To keep everyone focused on excellence and high performance, BMH’s Staff Performance Management System aligns individual performance with the organization’s Three Cs, annual objectives, and action plans. Reward and recognition are directly related to the results achieved.
Regular review and coaching are an integral part of the SPMS process.

BMH encourages employee development, learning, health, and wellness. Investment in employee development has increased from $3,108 per full-time employee in 2002 to a projected $4,453 in 2005. Employee learning has jumped from 31 hours per full-time employee in 2002 to 108.5 hours annualized for 2005. Three programs are designed to nurture current and future leaders: the Leadership Initiative, the Physician Leadership Academy, and the Management Mentor program. Employee wellness is supported through a number of reimbursable wellness/preventive benefits,
including personal trainers, massage therapy, smoking cessation, and weight-loss programs.

This commitment to workplace excellence is paying off in a number of key areas.

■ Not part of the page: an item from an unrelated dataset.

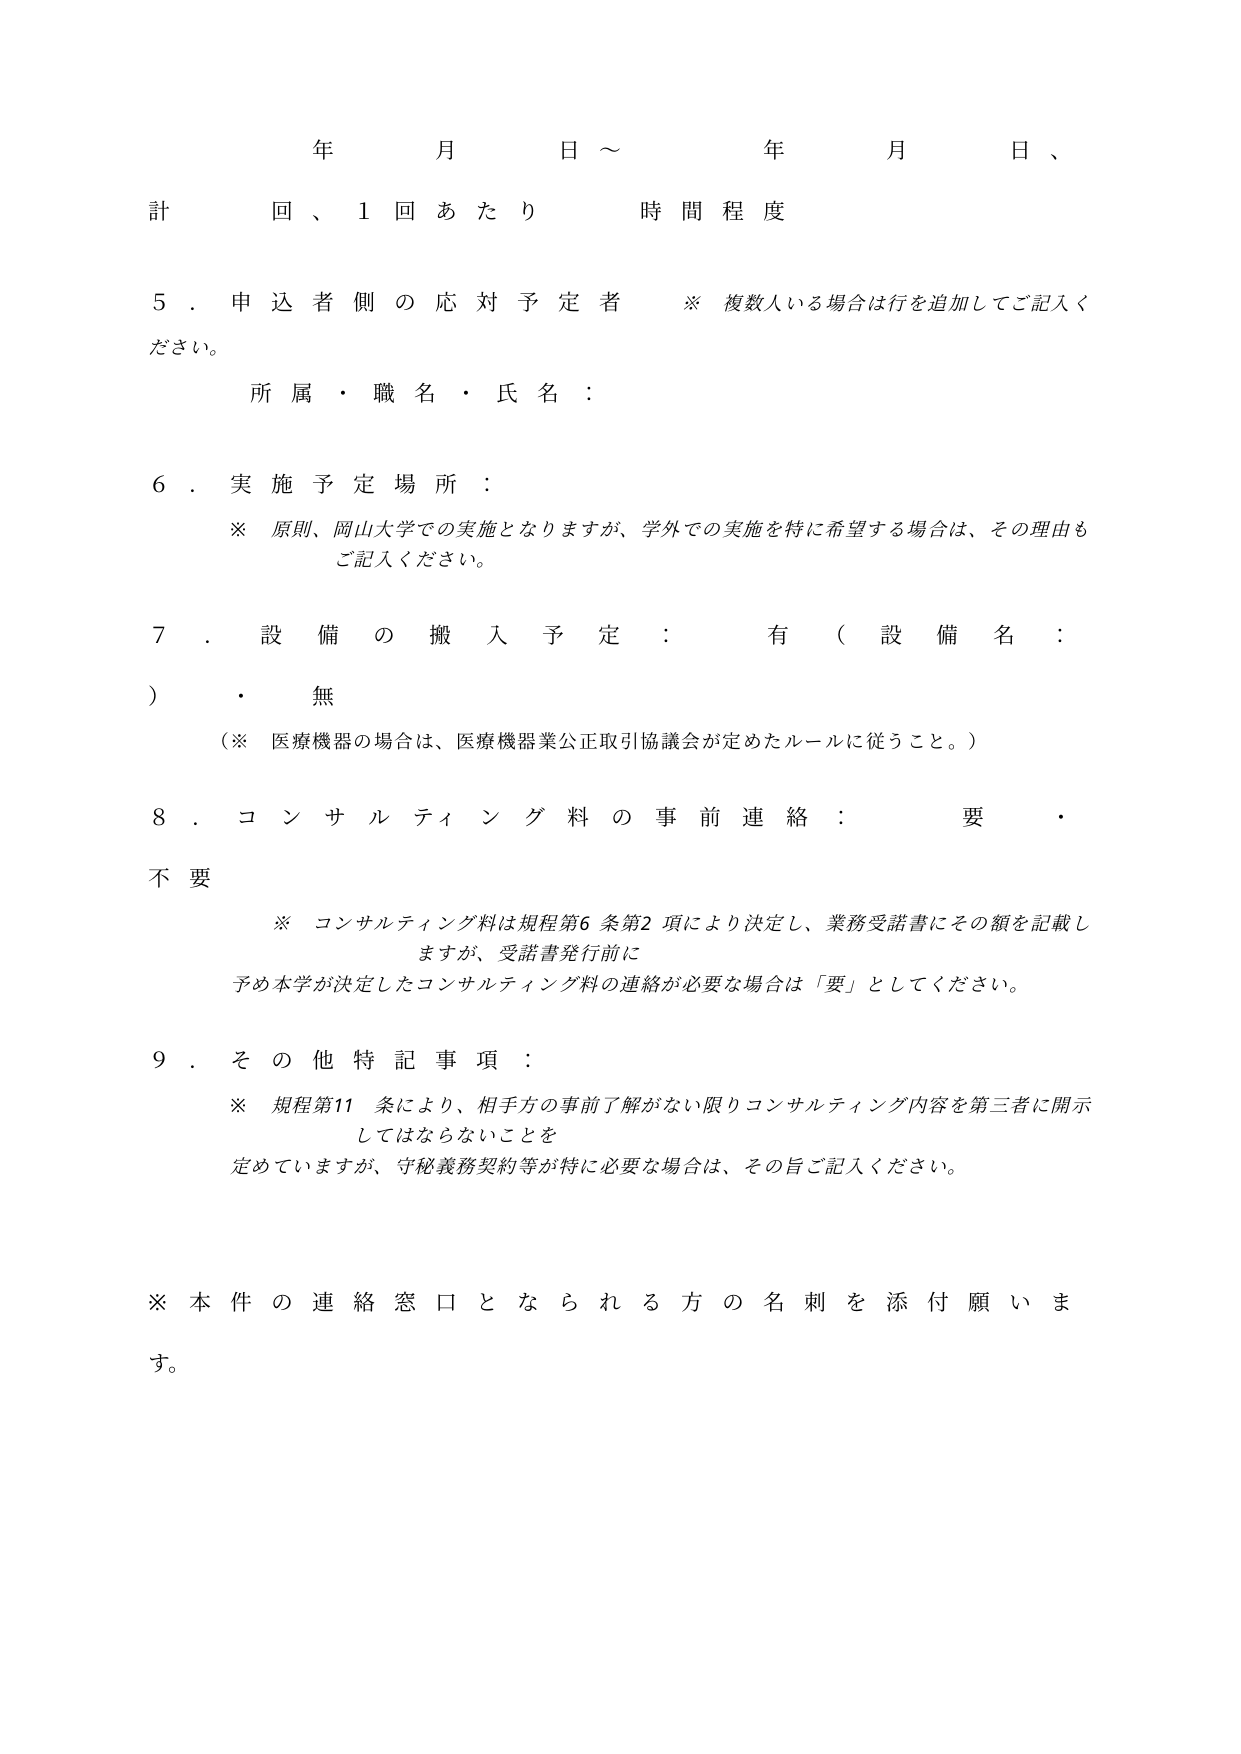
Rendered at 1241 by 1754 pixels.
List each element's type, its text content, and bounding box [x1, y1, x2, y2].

text ※ コンサルティング料は規程第6条第2項により決定し、業務受諾書にその額を記載しますが、受諾書発行前に [148, 907, 1092, 968]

BMH exceeds best practice levels for key indicators of work system performance and effectiveness including 2005 annualized employee turnover at 5.6 percent, registered nurse turnover at 4.7 percent, and job vacancy rates at 5.3 percent. The rate of vacant positions for registered nurses has been reduced from 6.5 percent in 2002 to 5 percent in 2005, significantly outperforming the national American Nurse Credentialing Center best practice comparison of 10.6 percent.

Bronson also has received high marks for its commitment to the environment and its community. For three years in a row, BMH has received the Environmental Leadership Award presented by Hospitals for a Healthy Environment for its efforts to reduce waste and pollution. In 2004, BMH
recycled 44 percent of its total waste stream and, by switching to a new treatment for medical waste, decreased the amount of waste going to landfills by 85 percent. In 2004, BMH staff volunteered more than 50,000 hours in health-related community activities. Since 2001, BMH has been named a United Way “Pacesetter” organization; in 2005, its United Way contributions totaled $330,000.